- Kodisjoen kunta Kodisjoki kommun
- Coat of arms
- Location of Kodisjoki in Finland
- Coordinates: 61°01′40″N 021°41′15″E﻿ / ﻿61.02778°N 21.68750°E
- Country: Finland
- Province: Western Finland Province
- Region: Satakunta
- Established: 1896
- Merged into Rauma: 2007

Area
- • Land: 41.16 km^{2} (15.89 sq mi)
- • Water: 1.67 km^{2} (0.64 sq mi)

Population (2006-12-31)
- • Total: 570

= Kodisjoki =

Former municipality of southwest Finland

Kodisjoki is a tiny village and a former municipality of Finland. At the time of the municipality's disestablishment, Kodisjoki was located in the province of Western Finland, now it is in the Satakunta region. Kodisjoki became part of the city of Rauma in 2007.

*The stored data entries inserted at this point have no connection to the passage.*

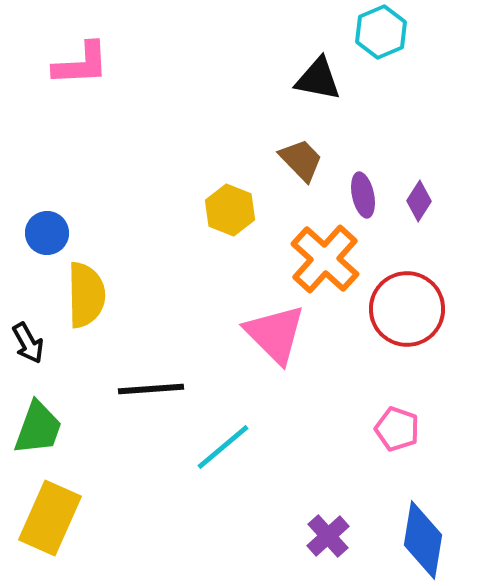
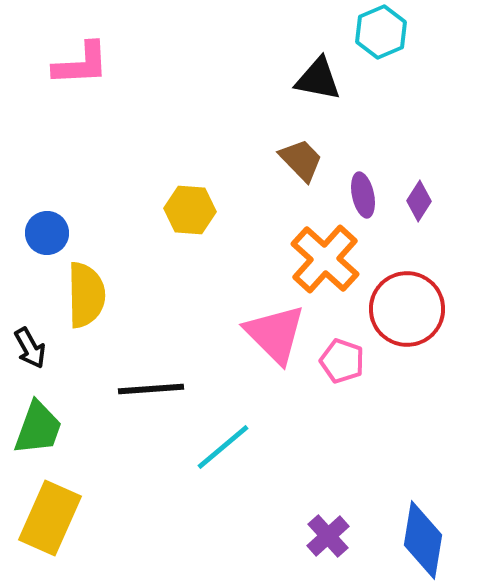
yellow hexagon: moved 40 px left; rotated 18 degrees counterclockwise
black arrow: moved 2 px right, 5 px down
pink pentagon: moved 55 px left, 68 px up
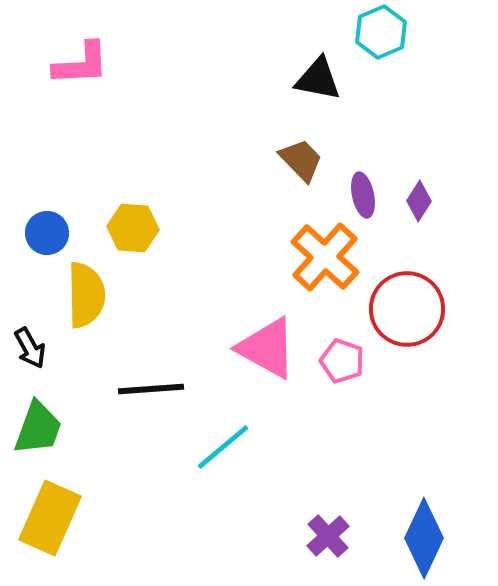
yellow hexagon: moved 57 px left, 18 px down
orange cross: moved 2 px up
pink triangle: moved 8 px left, 14 px down; rotated 16 degrees counterclockwise
blue diamond: moved 1 px right, 2 px up; rotated 16 degrees clockwise
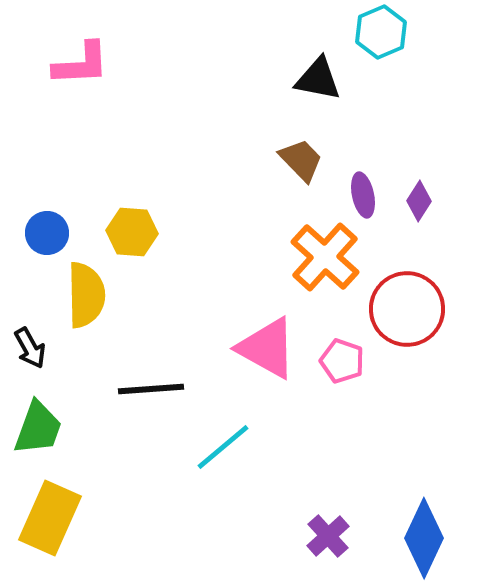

The municipality was unilingually Finnish.

== Geography ==
Kodisjoki bordered Rauma, Lappi, Laitila and Pyhäranta. Until 1997, it bordered Rauman maalaiskunta instead of Rauma.
=== Villages ===
Officially Kodisjoki only had a single village, also called Kodisjoki. The village consists of multiple parts: Ahteri, Heikolankulma, Heinilä, Isopuoli, Sahankulma, Vuorela and Ylöjänpää.

== History ==
Kodisjoki was first mentioned in 1504 as a part of the Laitila parish. Its name is derived from a dialectal word kodiksin/kodismaa referring to a garden or a small field next to a house. The name of Kodjala in Laitila has a similar etymology. Kodisjoki became a separate municipality in 1896, but due to its small size, it was still ecclesiastically subordinate to Laitila.

Kodisjoki was consolidated with the town of Rauma in 2007.